Five predictions for email security in 2021
In 2020, we saw cyber-criminals take advantage of collective uncertainty with ‘fearware’ phishing attacks, and continue to shrink the lifespan of their attack campaigns by purchasing cheap domains in their thousands and regularly updating their attack infrastructure. As organizations began to rely heavily on SaaS collaboration tools, we also saw a marked increase in account compromise and phishing from the inside.
What new tactics and techniques can we expect email attackers to deliver this year – and how will companies react? This blog presents five predictions for security teams to keep an eye on in 2021.
1. Supply chain fraud will overtake CEO fraud
Targeting the C-Suite is a well-known tactic that has brought attackers success due to both the sensitive and valuable data these executives are exposed to and the authority they hold within a company. But with special protections increasingly put in place, it can be hard for an attacker to get to these individuals. The alternative for attackers? Go after whoever an organization trusts.

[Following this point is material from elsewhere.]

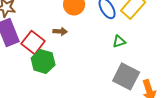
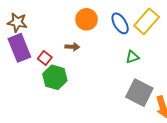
red square: (33, 42) -> (45, 58), size x0.6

When an attacker can take over the legitimate email account of a trusted third-party supplier, they can net a big return without ever interacting with a C-level executive. Because of the implicit trust between established contacts, it’s likely that suppliers and contractors with large client bases will become ever more tempting targets. Why work hard to compromise 500 companies separately, when you can compromise just one and send fraudulent invoices to a thousand?

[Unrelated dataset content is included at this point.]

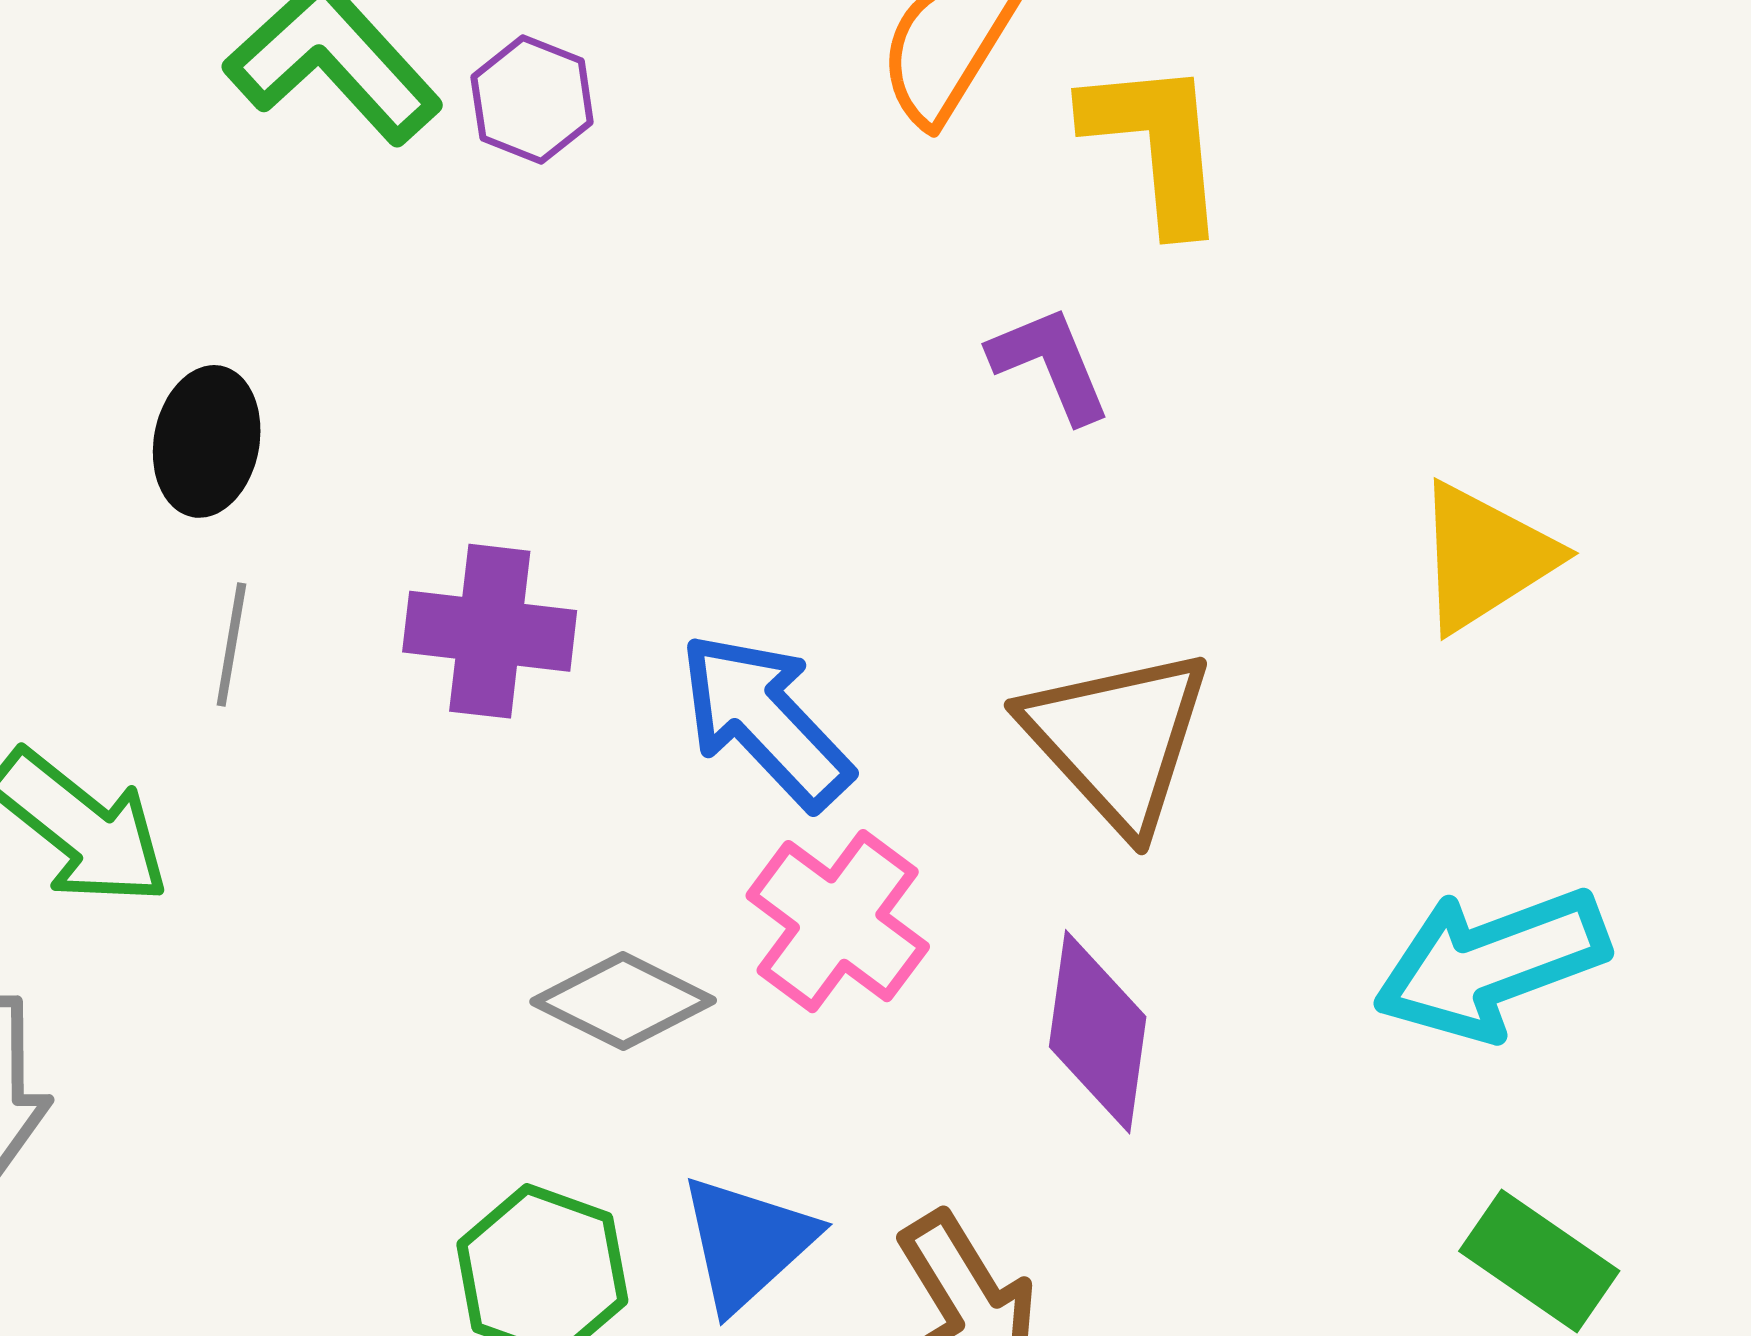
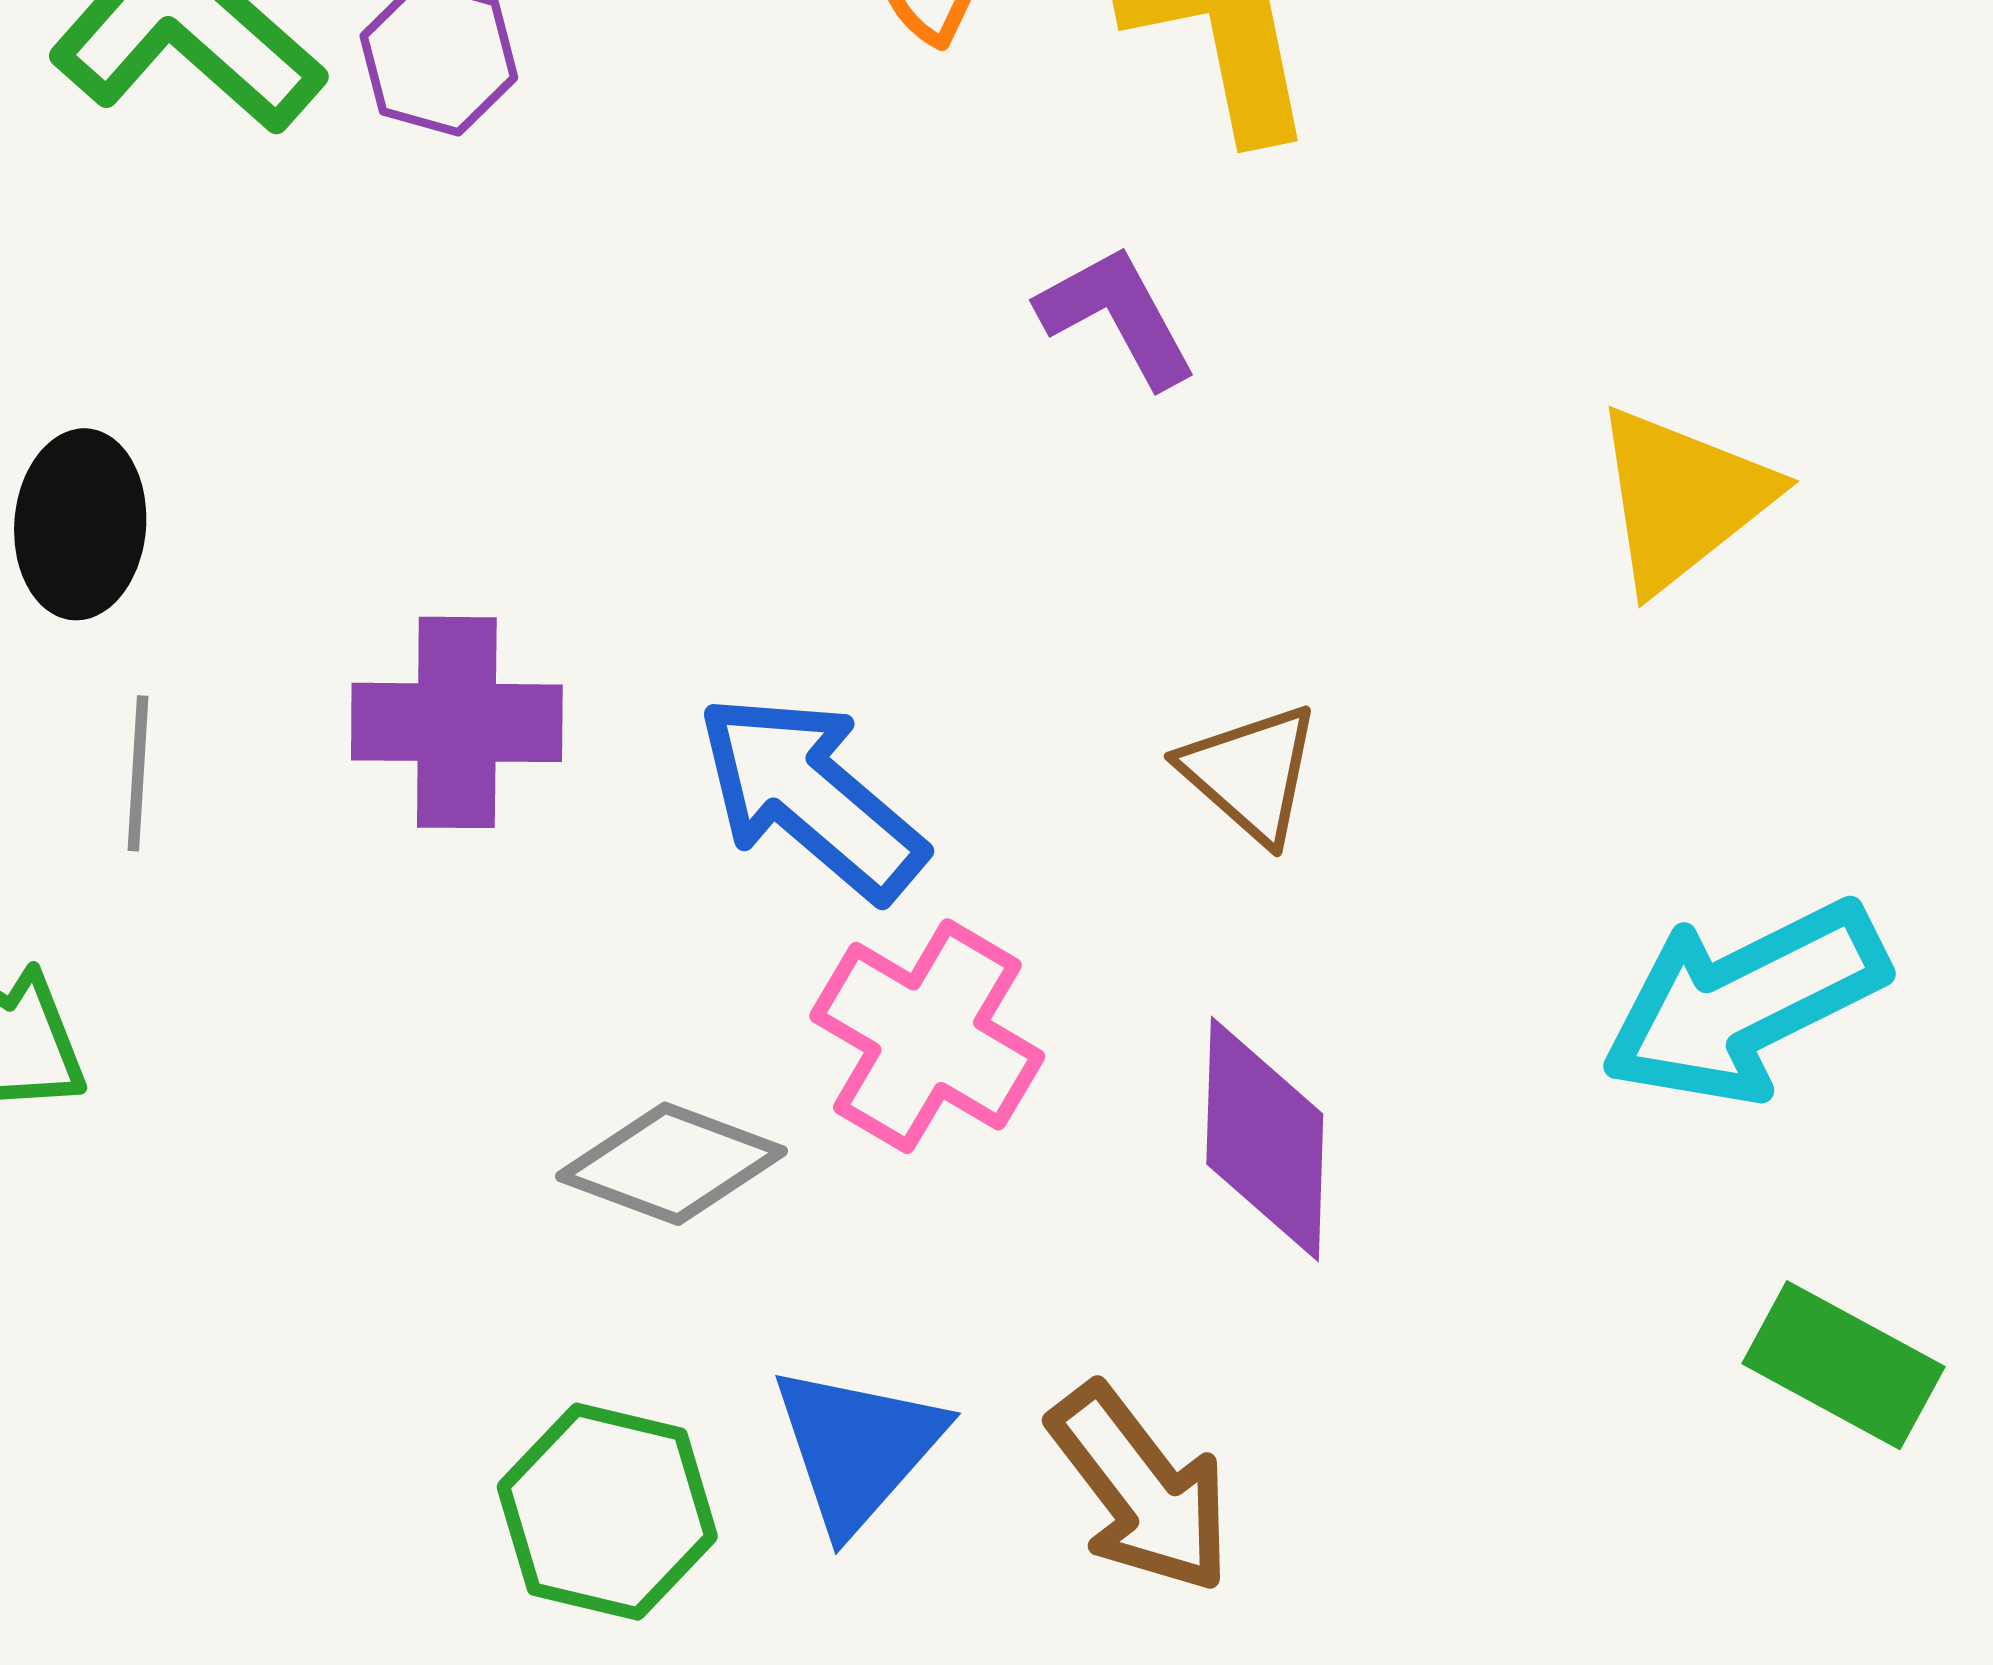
brown triangle: (1117, 739) -> (1251, 773), size x0.6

There are signs already hinting in this direction. Research earlier this year found that spoofing attacks that target the C-suite were decreasing. Meanwhile, the high-profile SolarWinds hack has shown just how effective cyber-attacks that come through the supply chain can be.

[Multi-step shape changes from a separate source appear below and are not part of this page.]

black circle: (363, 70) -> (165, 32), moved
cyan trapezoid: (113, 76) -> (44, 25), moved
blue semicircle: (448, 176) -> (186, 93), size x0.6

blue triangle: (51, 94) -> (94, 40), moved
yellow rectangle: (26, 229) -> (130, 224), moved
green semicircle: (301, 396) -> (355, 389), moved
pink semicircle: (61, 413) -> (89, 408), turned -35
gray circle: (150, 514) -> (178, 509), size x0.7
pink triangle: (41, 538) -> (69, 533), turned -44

2. Email security solutions and third-party gateways that deploy via MX Records will be phased out
This is not so much a threat from attackers themselves, but rather a risk posed by existing email security tools – in particular, how they are deployed. Many email security solutions and third-party gateways currently sit right within the mail flow, directing traffic by way of mail exchanger records (MX records), which specify the mail server responsible for accepting email messages.
The trouble with this method isn’t really a security problem: it’s an operational issue. If the security tool sits within the mail flow, it can become a potential obstacle. If something goes wrong with the security gateway – an outage, for example – it can disrupt, or block, the entire flow of mail.
This disruption to business inevitably results in heightened pressure on security teams. Even when fully functioning, this deployment method can introduce latency, which is becoming less tolerable as remote work becomes more prevalent.
For this reason, we’re likely to see security teams continue to shift away from this deployment method, to API-based solutions that don’t require configuration changes and alleviate the risk of downtime.
3. The email attack cycle will continue to shorten
Once upon a time, attack infrastructure lasted for weeks or months. Darktrace research found that the average lifespan of fraudulent email dropped from 2.1 days in March 2018 to just 12 hours in 2020. Attackers can easily purchase new email domains with just a few pennies, and a brand-new domain, with no malicious activity on its record, will pass most email security reputation checks with ease.
It’s a worrying trend for legacy security tools reliant on signatures and blacklisting. And this lifespan will continue to trend towards zero. In the near future, we can expect attackers to reach a stage where a new domain is created, a single targeted email is sent, and the attack infrastructure is then retired before the cycle repeats.
4. Phishing will become even more targeted
The overwhelming, rapid proliferation of ‘fearware’ this year has shown how effective targeted and topical phishing lures could be. The sheer availability of information online and across a plethora of social media platforms allows attackers to move from a ‘spray and pray’ approach to sending well-researched, tailored emails that have a considerably higher chance of succeeding. And as the technology becomes available to automate much of this reconnaissance, it is natural to assume attackers will take advantage of these tools.
5. Hackers will target identities rather than devices
For attackers going after businesses that have expanded remote working, targeted cloud services might be favorable to going after centralized, on-premise infrastructure. Email-borne fraudulent invoices could prove a quieter and more lucrative alternative for the money-minded cyber-criminal than ransomware. Successful impersonations of trusted suppliers frequently enable successful wire fraud attacks. And since these attacks involve ‘clean’ emails – containing no links or attachments – they usually skip past legacy security tools with ease.
The next wave of email attacks
Cyber-criminals continue to find new ways to skirt by the traditional, legacy-based email security tools commonly relied on today. Organizations must prepare now for the next wave of email attacks by turning to a new email security approach capable of neutralizing novel and sophisticated attacks that gateways miss.
Hundreds of organizations have adopted a self-learning approach that doesn’t rely on hard-coded rules and signatures, but uses AI to spot unusual patterns in email communications indicative of a threat. As attackers continue to innovate, having an adaptive email security technology that continuously reassesses emails in light of new evidence will be crucial for security teams.